Your answer must be the full listing below, restated word for word, with no pictures in it.

DATA BLOCK.
────────────────────────────────────────
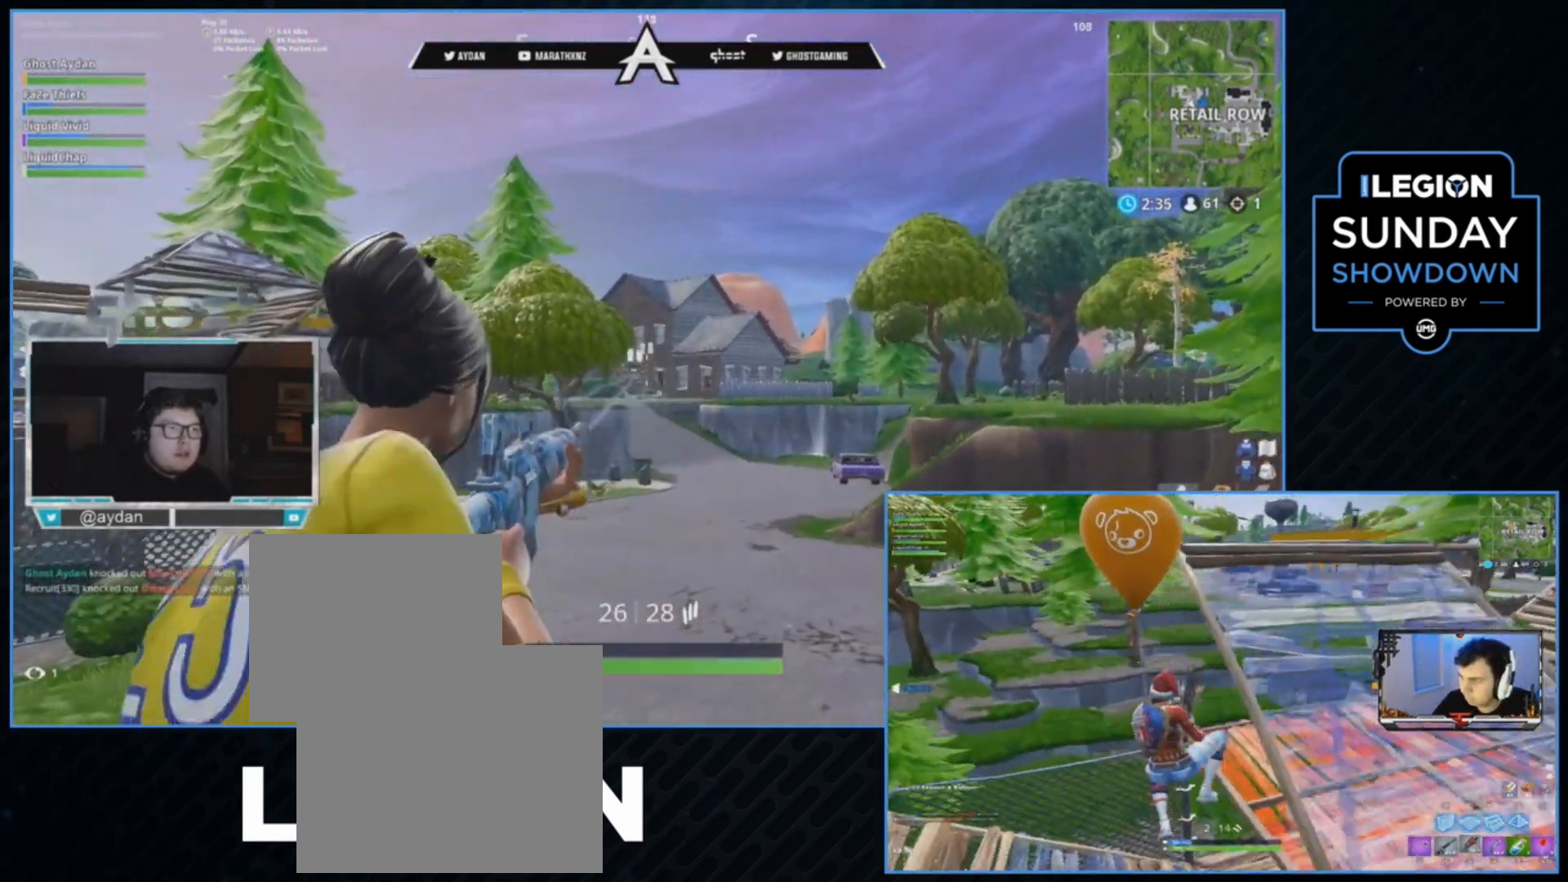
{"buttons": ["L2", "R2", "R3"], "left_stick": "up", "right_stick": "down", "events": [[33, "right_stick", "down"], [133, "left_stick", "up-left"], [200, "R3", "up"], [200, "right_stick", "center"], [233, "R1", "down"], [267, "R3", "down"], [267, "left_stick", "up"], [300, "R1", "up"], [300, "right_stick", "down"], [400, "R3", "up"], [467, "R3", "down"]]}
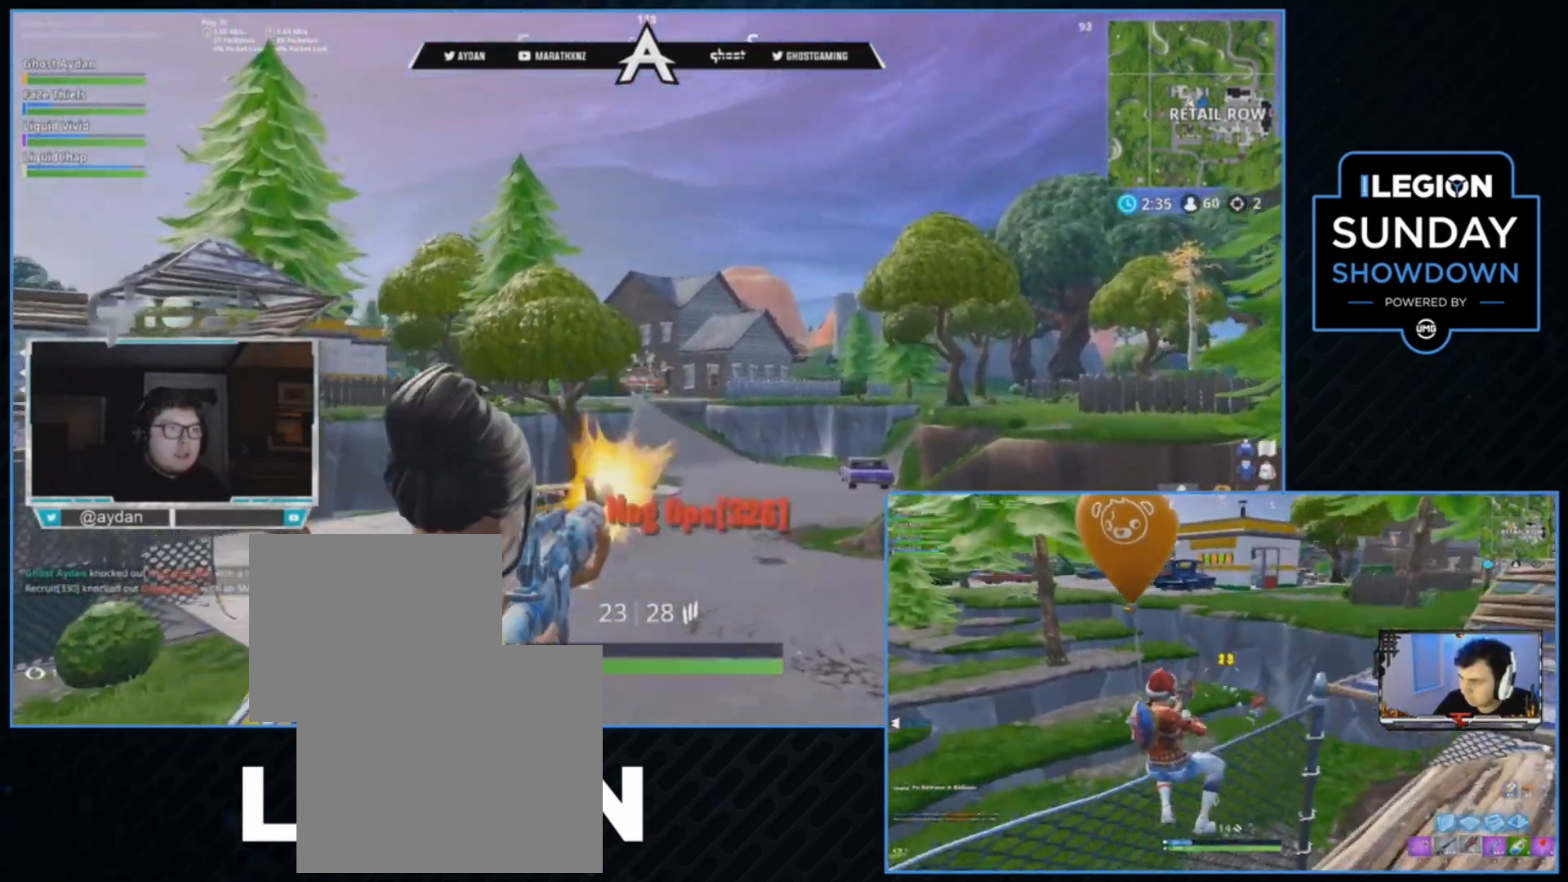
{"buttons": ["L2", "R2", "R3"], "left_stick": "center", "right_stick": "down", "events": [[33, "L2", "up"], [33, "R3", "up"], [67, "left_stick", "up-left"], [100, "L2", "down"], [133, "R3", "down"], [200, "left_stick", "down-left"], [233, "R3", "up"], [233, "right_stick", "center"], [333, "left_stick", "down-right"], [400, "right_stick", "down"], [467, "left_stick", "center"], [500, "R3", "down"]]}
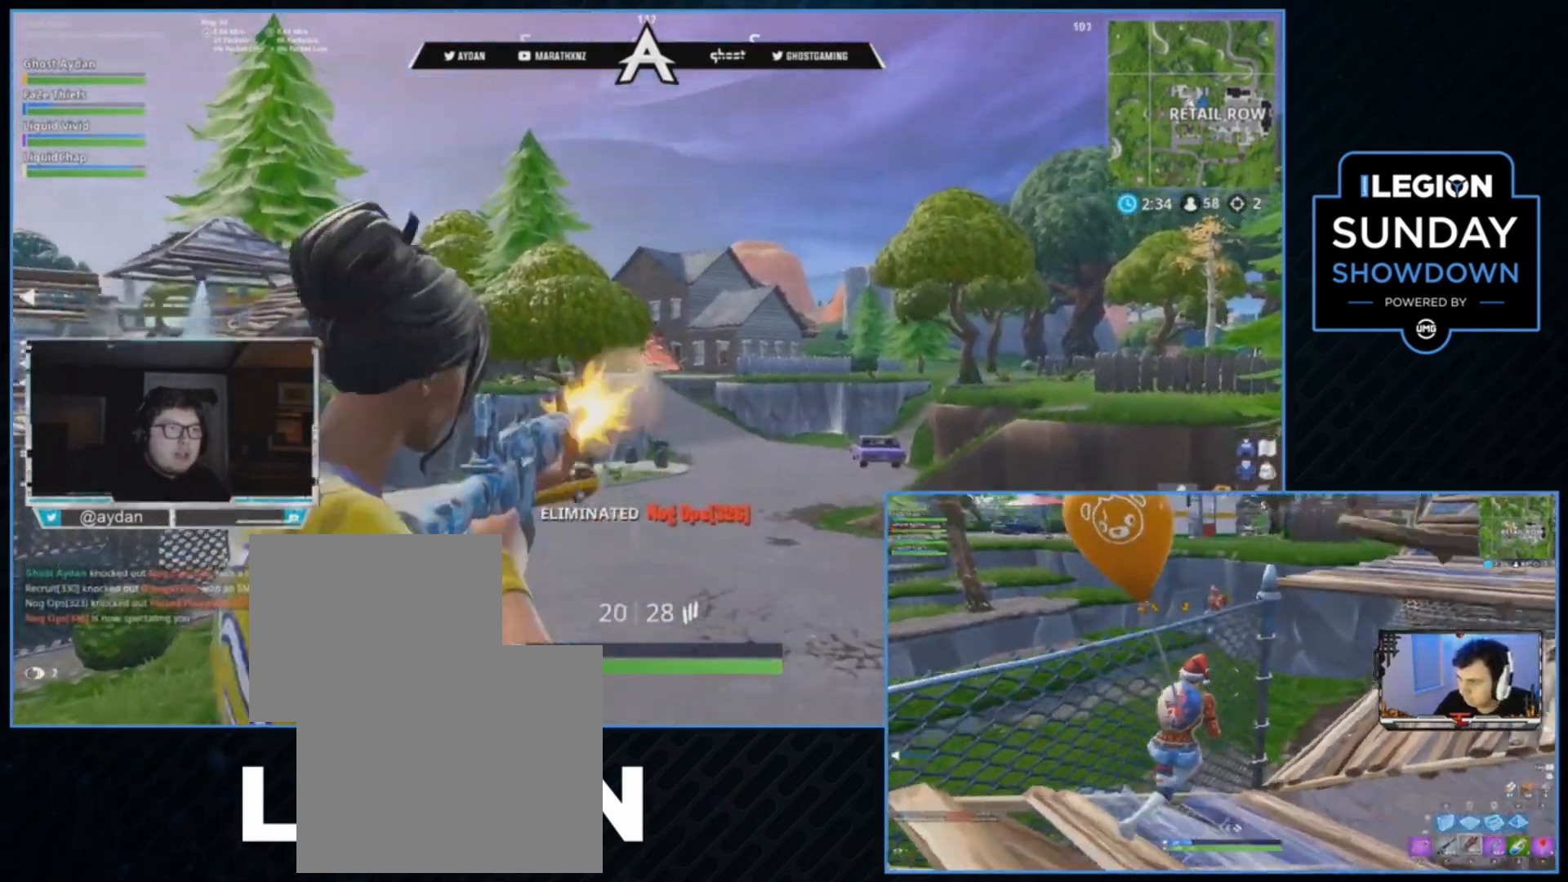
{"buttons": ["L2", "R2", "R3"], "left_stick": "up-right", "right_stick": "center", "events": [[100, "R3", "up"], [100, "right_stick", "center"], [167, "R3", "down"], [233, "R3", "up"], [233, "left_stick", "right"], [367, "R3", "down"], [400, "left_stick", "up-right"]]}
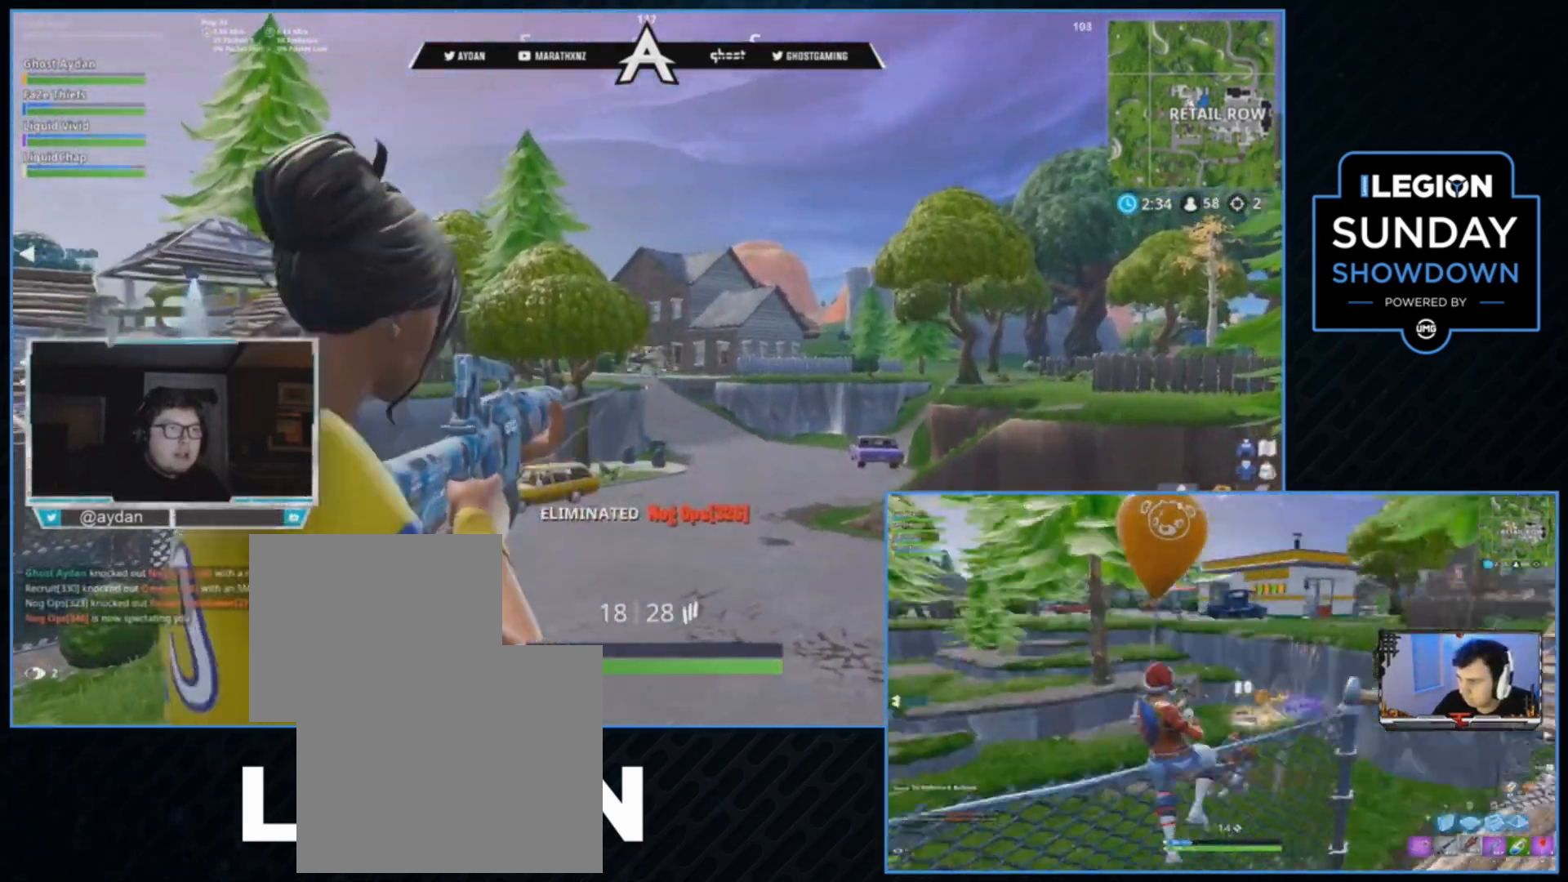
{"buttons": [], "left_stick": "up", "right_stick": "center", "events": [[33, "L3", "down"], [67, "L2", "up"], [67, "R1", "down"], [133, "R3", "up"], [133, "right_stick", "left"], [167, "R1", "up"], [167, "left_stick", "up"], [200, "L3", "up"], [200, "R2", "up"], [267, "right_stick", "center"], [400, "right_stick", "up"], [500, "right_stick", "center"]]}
────────────────────────────────────────
TASK OUTPUT.
{"buttons": ["L2", "R2", "R3"], "left_stick": "up", "right_stick": "down", "events": [[33, "right_stick", "down"], [133, "left_stick", "up-left"], [200, "R3", "up"], [200, "right_stick", "center"], [233, "R1", "down"], [267, "R3", "down"], [267, "left_stick", "up"], [300, "R1", "up"], [300, "right_stick", "down"], [400, "R3", "up"], [467, "R3", "down"]]}
{"buttons": ["L2", "R2", "R3"], "left_stick": "center", "right_stick": "down", "events": [[33, "L2", "up"], [33, "R3", "up"], [67, "left_stick", "up-left"], [100, "L2", "down"], [133, "R3", "down"], [200, "left_stick", "down-left"], [233, "R3", "up"], [233, "right_stick", "center"], [333, "left_stick", "down-right"], [400, "right_stick", "down"], [467, "left_stick", "center"], [500, "R3", "down"]]}
{"buttons": ["L2", "R2", "R3"], "left_stick": "up-right", "right_stick": "center", "events": [[100, "R3", "up"], [100, "right_stick", "center"], [167, "R3", "down"], [233, "R3", "up"], [233, "left_stick", "right"], [367, "R3", "down"], [400, "left_stick", "up-right"]]}
{"buttons": [], "left_stick": "up", "right_stick": "center", "events": [[33, "L3", "down"], [67, "L2", "up"], [67, "R1", "down"], [133, "R3", "up"], [133, "right_stick", "left"], [167, "R1", "up"], [167, "left_stick", "up"], [200, "L3", "up"], [200, "R2", "up"], [267, "right_stick", "center"], [400, "right_stick", "up"], [500, "right_stick", "center"]]}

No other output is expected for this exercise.